Publications

2024

One Language, Many Gaps: Evaluating Dialect Fairness and Robustness of Large Language Models in Reasoning Tasks

My internship project with MSR!

TL;DR: LLMs exhibit significant unfairness and brittleness to reasoning prompts expressed in dialects.

1. Focusing on African American Vernacular English (AAVE), we present the first study on LLMs’ fairness and robustness to a dialect in canonical reasoning tasks (algorithm, math, logic, and comprehensive reasoning).

2. We hire AAVE speakers, including experts with computer science backgrounds, to rewrite seven popular benchmarks, such as HumanEval and GSM8K. The result of this effort is ReDial, a dialectal benchmark comprising 1.2K+ parallel query pairs in Standardized English and AAVE.

3. We use ReDial to evaluate state-of-the-art LLMs, including GPT4o/4/3.5-turbo, LLaMA-3.1/3, Mistral, and Phi-3. We find that, compared to Standardized English, almost all of these widely used models show significant brittleness and unfairness to queries in AAVE.

4. Furthermore, AAVE queries can degrade performance more substantially than misspelled texts in Standardized English, even when LLMs are more familiar with the AAVE queries.

5. Finally, asking models to rephrase questions in Standardized English does not close the performance gap but generally introduces higher costs.

6. Overall, our findings indicate that LLMs provide unfair service to dialect users in complex reasoning tasks.

2024

[ICML 2024] Graph-enhanced Large Language Models in Asynchronous Plan Reasoning

My first project in DPhil!
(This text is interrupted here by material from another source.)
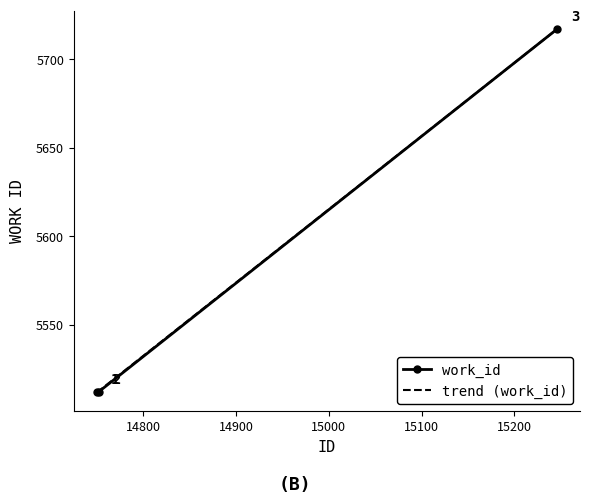

Count the work_id values in the range 5512 to 5717.

3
Very excited to have collaborated with fantastic researchers!

alternatetext

TL;DR: Off-the-shelf graph prompting consistently improves LLM performance in asynchronous planning.

1. We automatically generate and open-source a high-quality dataset for asynchronous planning which requires both sequential and parallel efficient sheduling.

2. We find that LLMs are extremely poor when they are not supplied with detailed task illustrations for efficient asynchronous planning.

3. We propose an off-the-shelf prompting method Plan Like a Graph (PLaG) and we show that PLaG consistently boosts SOTA model performance over all complexity levels.

4. Despite the performance boost, we still find that LLMs tend to suffer from severe degradataion with increasing task complexities, which highlights the limitations of using LLMs to simulate digital devices.

2024

[LREC-COLING 2024] Probing Large Language Models for Scalar Adjective Lexical Semantics and Scalar Diversity Pragmatics

A short version of my master thesis!.

alternatetext

TL;DR: LLMs are quite good at scalar adjective lexical semantics but not at scalar diversity pragmatics.

Scalar adjectives pertain to various domain scales and vary in intensity within each scale (e.g. certain is more intense than likely on the likelihood scale). Scalar implicatures arise from the consideration of alternative statements which could have been made. They can be triggered by scalar adjectives and require listeners to reason pragmatically about them. Some scalar adjectives are more likely to trigger scalar implicatures than others. This phenomenon is referred to as scalar diversity. In this study, we probe different families of Large Language Models such as GPT-4 for their knowledge of the lexical semantics of scalar adjectives and one specific aspect of their pragmatics, namely scalar diversity. We find that they encode rich lexical-semantic information about scalar adjectives. However, the rich lexical-semantic knowledge does not entail a good understanding of scalar diversity. We also compare current models of different sizes and complexities and find that larger models are not always better. Finally, we explain our probing results by leveraging linguistic intuitions and model training objectives.